On his last shift, Ott jumped Marco Scandella, then Jared Spurgeon, who had come to his partner’s defense.
Yet, as it did all game, the Wild skated away laughing and didn’t take a single penalty.
“We’re here to play hockey,” Coyle said. “We’re not here to fight and do all that. That stuff after the whistle doesn’t win you games.”
After a scoreless first period, the Wild slowly took over the game. Jake Allen stopped Minnesota’s first 18 shots until Pominville scored his second of the series and Parise his first.
“I wasn’t too excited about the way our first two games went in St. Louis,” Parise said. “I thought we could do a lot better.”
After not being able to cash in on a few flurries, the Wild caught the Blues on a long shift. Granlund recognized this, caught Vladimir Tarasenko — coming off a Game 2 hat trick but minus-3 with no shots Monday — flat-footed in the neutral zone and flew by him to create a 2-on-1 with Pominville.

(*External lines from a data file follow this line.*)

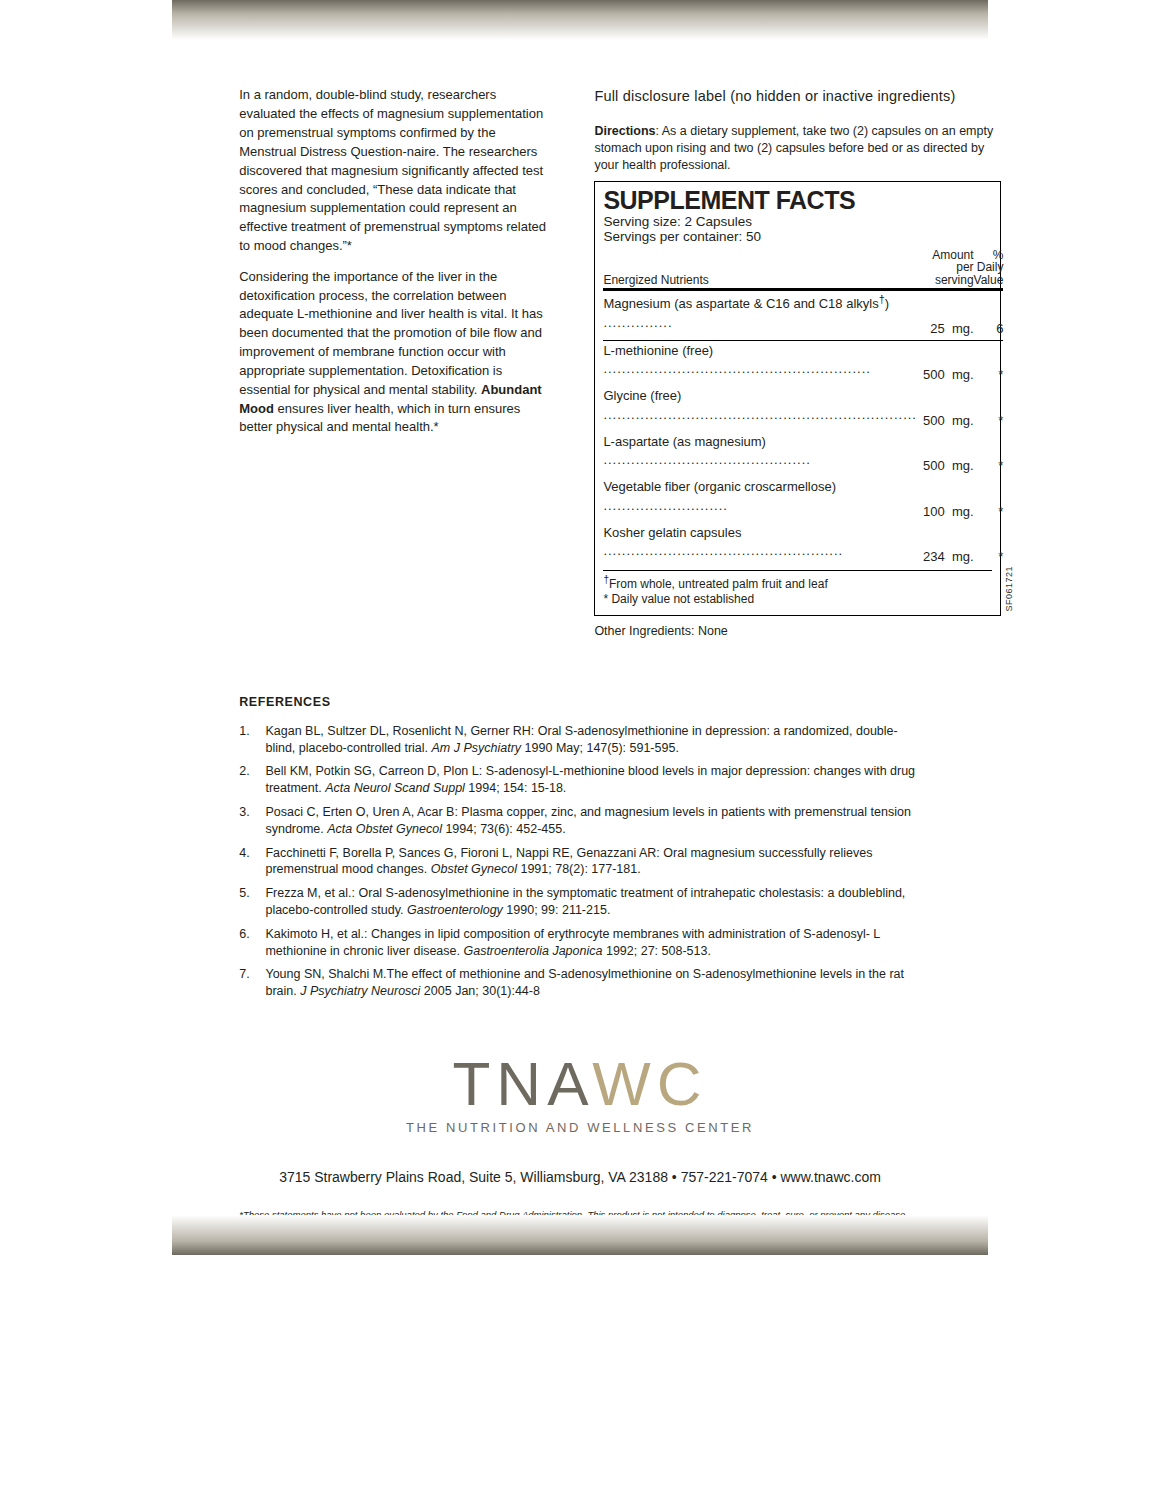In a random, double-blind study, researchers evaluated the effects of magnesium supplementation on premenstrual symptoms confirmed by the Menstrual Distress Question-naire. The researchers discovered that magnesium significantly affected test scores and concluded, “These data indicate that magnesium supplementation could represent an effective treatment of premenstrual symptoms related to mood changes.”*
Considering the importance of the liver in the detoxification process, the correlation between adequate L-methionine and liver health is vital. It has been documented that the promotion of bile flow and improvement of membrane function occur with appropriate supplementation. Detoxification is essential for physical and mental stability. Abundant Mood ensures liver health, which in turn ensures better physical and mental health.*
Full disclosure label (no hidden or inactive ingredients)
Directions: As a dietary supplement, take two (2) capsules on an empty stomach upon rising and two (2) capsules before bed or as directed by your health professional.
SUPPLEMENT FACTS
Serving size: 2 Capsules
Servings per container: 50
| Energized Nutrients | Amount per serving | % Daily Value |
| --- | --- | --- |
| Magnesium (as aspartate & C16 and C18 alkyls † ) ............... | 25 mg. | 6 |
| L-methionine (free) .......................................................... | 500 mg. | * |
| Glycine (free) .................................................................... | 500 mg. | * |
| L-aspartate (as magnesium) ............................................. | 500 mg. | * |
| Vegetable fiber (organic croscarmellose) ........................... | 100 mg. | * |
| Kosher gelatin capsules .................................................... | 234 mg. | * |
†From whole, untreated palm fruit and leaf
* Daily value not established
SF061721
Other Ingredients: None
REFERENCES
Kagan BL, Sultzer DL, Rosenlicht N, Gerner RH: Oral S-adenosylmethionine in depression: a randomized, double- blind, placebo-controlled trial. Am J Psychiatry 1990 May; 147(5): 591-595.
Bell KM, Potkin SG, Carreon D, Plon L: S-adenosyl-L-methionine blood levels in major depression: changes with drug treatment. Acta Neurol Scand Suppl 1994; 154: 15-18.
Posaci C, Erten O, Uren A, Acar B: Plasma copper, zinc, and magnesium levels in patients with premenstrual tension syndrome. Acta Obstet Gynecol 1994; 73(6): 452-455.
Facchinetti F, Borella P, Sances G, Fioroni L, Nappi RE, Genazzani AR: Oral magnesium successfully relieves premenstrual mood changes. Obstet Gynecol 1991; 78(2): 177-181.
Frezza M, et al.: Oral S-adenosylmethionine in the symptomatic treatment of intrahepatic cholestasis: a doubleblind, placebo-controlled study. Gastroenterology 1990; 99: 211-215.
Kakimoto H, et al.: Changes in lipid composition of erythrocyte membranes with administration of S-adenosyl- L methionine in chronic liver disease. Gastroenterolia Japonica 1992; 27: 508-513.
Young SN, Shalchi M.The effect of methionine and S-adenosylmethionine on S-adenosylmethionine levels in the rat brain. J Psychiatry Neurosci 2005 Jan; 30(1):44-8
TNAWC
THE NUTRITION AND WELLNESS CENTER
3715 Strawberry Plains Road, Suite 5, Williamsburg, VA 23188 • 757-221-7074 • www.tnawc.com
*These statements have not been evaluated by the Food and Drug Administration. This product is not intended to diagnose, treat, cure, or prevent any disease.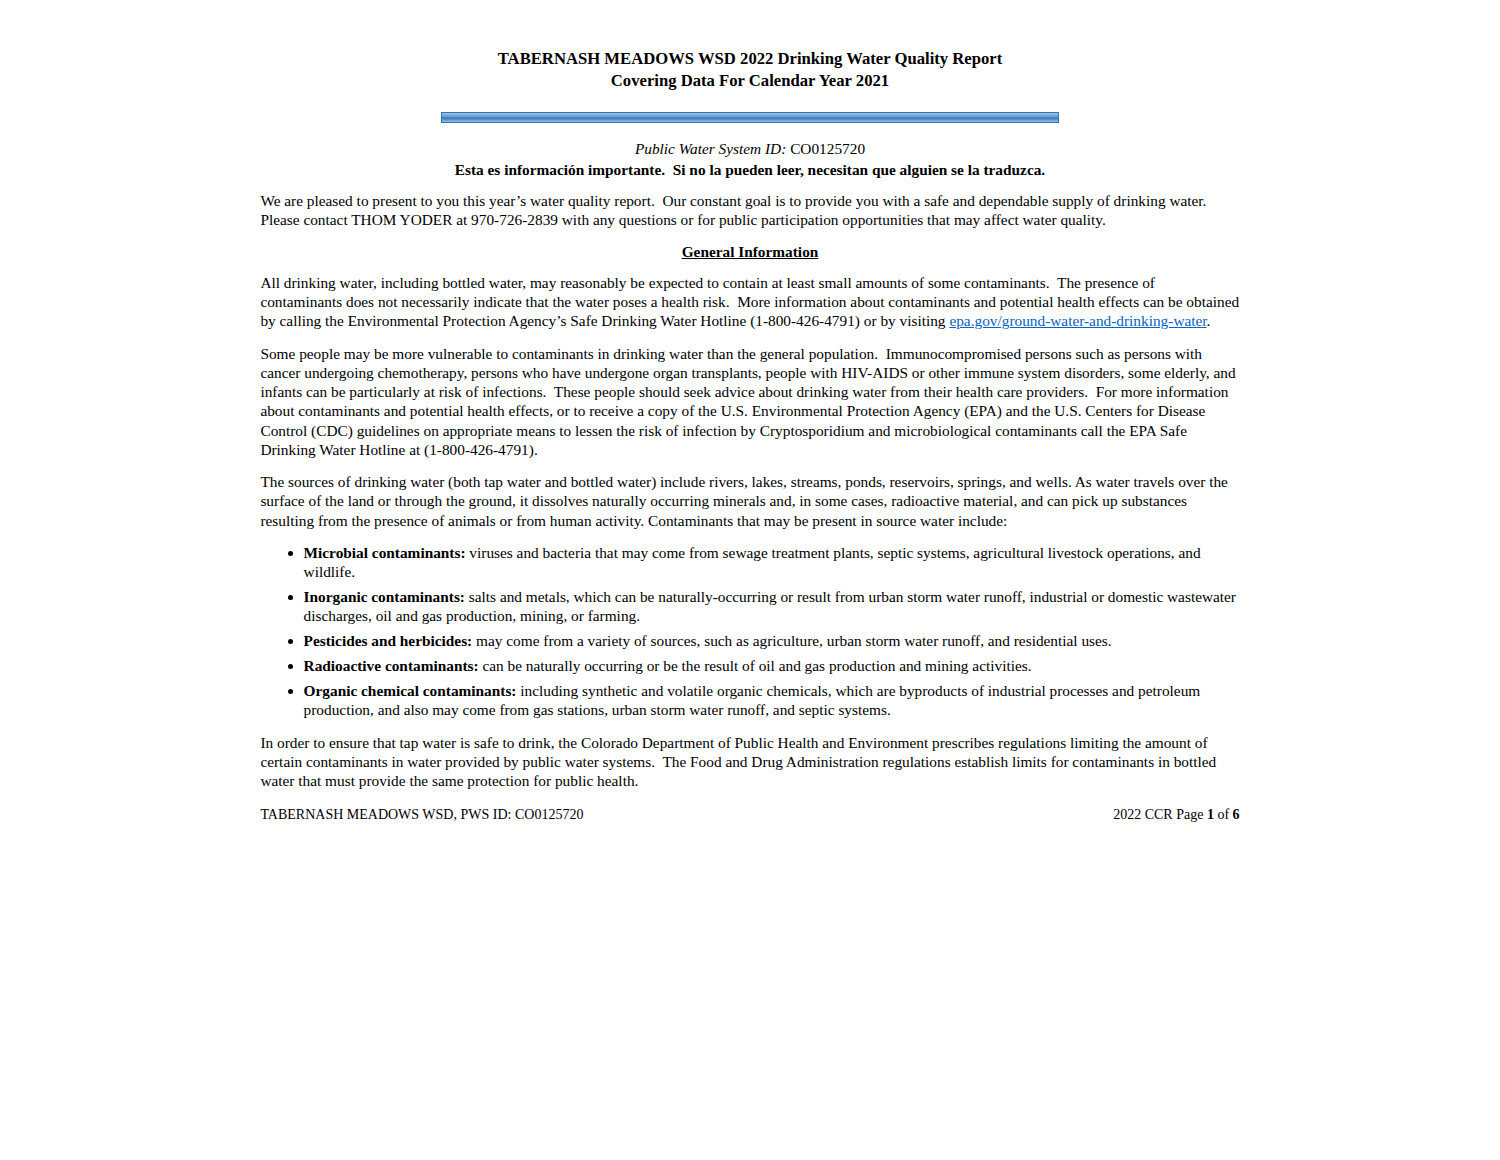TABERNASH MEADOWS WSD 2022 Drinking Water Quality Report
Covering Data For Calendar Year 2021
Public Water System ID: CO0125720
Esta es información importante. Si no la pueden leer, necesitan que alguien se la traduzca.
We are pleased to present to you this year’s water quality report. Our constant goal is to provide you with a safe and dependable supply of drinking water. Please contact THOM YODER at 970-726-2839 with any questions or for public participation opportunities that may affect water quality.
General Information
All drinking water, including bottled water, may reasonably be expected to contain at least small amounts of some contaminants. The presence of contaminants does not necessarily indicate that the water poses a health risk. More information about contaminants and potential health effects can be obtained by calling the Environmental Protection Agency’s Safe Drinking Water Hotline (1-800-426-4791) or by visiting epa.gov/ground-water-and-drinking-water.
Some people may be more vulnerable to contaminants in drinking water than the general population. Immunocompromised persons such as persons with cancer undergoing chemotherapy, persons who have undergone organ transplants, people with HIV-AIDS or other immune system disorders, some elderly, and infants can be particularly at risk of infections. These people should seek advice about drinking water from their health care providers. For more information about contaminants and potential health effects, or to receive a copy of the U.S. Environmental Protection Agency (EPA) and the U.S. Centers for Disease Control (CDC) guidelines on appropriate means to lessen the risk of infection by Cryptosporidium and microbiological contaminants call the EPA Safe Drinking Water Hotline at (1-800-426-4791).
The sources of drinking water (both tap water and bottled water) include rivers, lakes, streams, ponds, reservoirs, springs, and wells. As water travels over the surface of the land or through the ground, it dissolves naturally occurring minerals and, in some cases, radioactive material, and can pick up substances resulting from the presence of animals or from human activity. Contaminants that may be present in source water include:
Microbial contaminants: viruses and bacteria that may come from sewage treatment plants, septic systems, agricultural livestock operations, and wildlife.
Inorganic contaminants: salts and metals, which can be naturally-occurring or result from urban storm water runoff, industrial or domestic wastewater discharges, oil and gas production, mining, or farming.
Pesticides and herbicides: may come from a variety of sources, such as agriculture, urban storm water runoff, and residential uses.
Radioactive contaminants: can be naturally occurring or be the result of oil and gas production and mining activities.
Organic chemical contaminants: including synthetic and volatile organic chemicals, which are byproducts of industrial processes and petroleum production, and also may come from gas stations, urban storm water runoff, and septic systems.
In order to ensure that tap water is safe to drink, the Colorado Department of Public Health and Environment prescribes regulations limiting the amount of certain contaminants in water provided by public water systems. The Food and Drug Administration regulations establish limits for contaminants in bottled water that must provide the same protection for public health.
TABERNASH MEADOWS WSD, PWS ID: CO0125720
2022 CCR Page 1 of 6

Defenseman Carl Gunnarsson made a sliding poke-check to nudge the puck off Granlund’s stick, but it went right to Parise. He spotted Pominville all alone in the crease and Pominville scored a “look-what-I-found’’ goal.
One shift later for the trio, the always relentless Parise battled for a loose puck in the slot with defenseman Jay Bouwmeester and forward Alex Steen. Parise won and sniped a shot over a stunned Allen’s glove for a 2-0 lead.
“I tried to pull it through Bouwmeester’s feet about four times with no success,” Parise said. “Finally, I just tried to shoot it and caught up him upstairs.”
The Blues know they better figure out a way to slow the Wild.
“We don’t draw a single penalty tonight and for good reason,” Backes said. “They skated a lot and wanted to assert their game and we let them by sitting on our heels and playing passive. We let them come at us, come at us, come at us and the Granlund line … they’re dynamite on the rush, they’ve shown that all series and they made us pay.”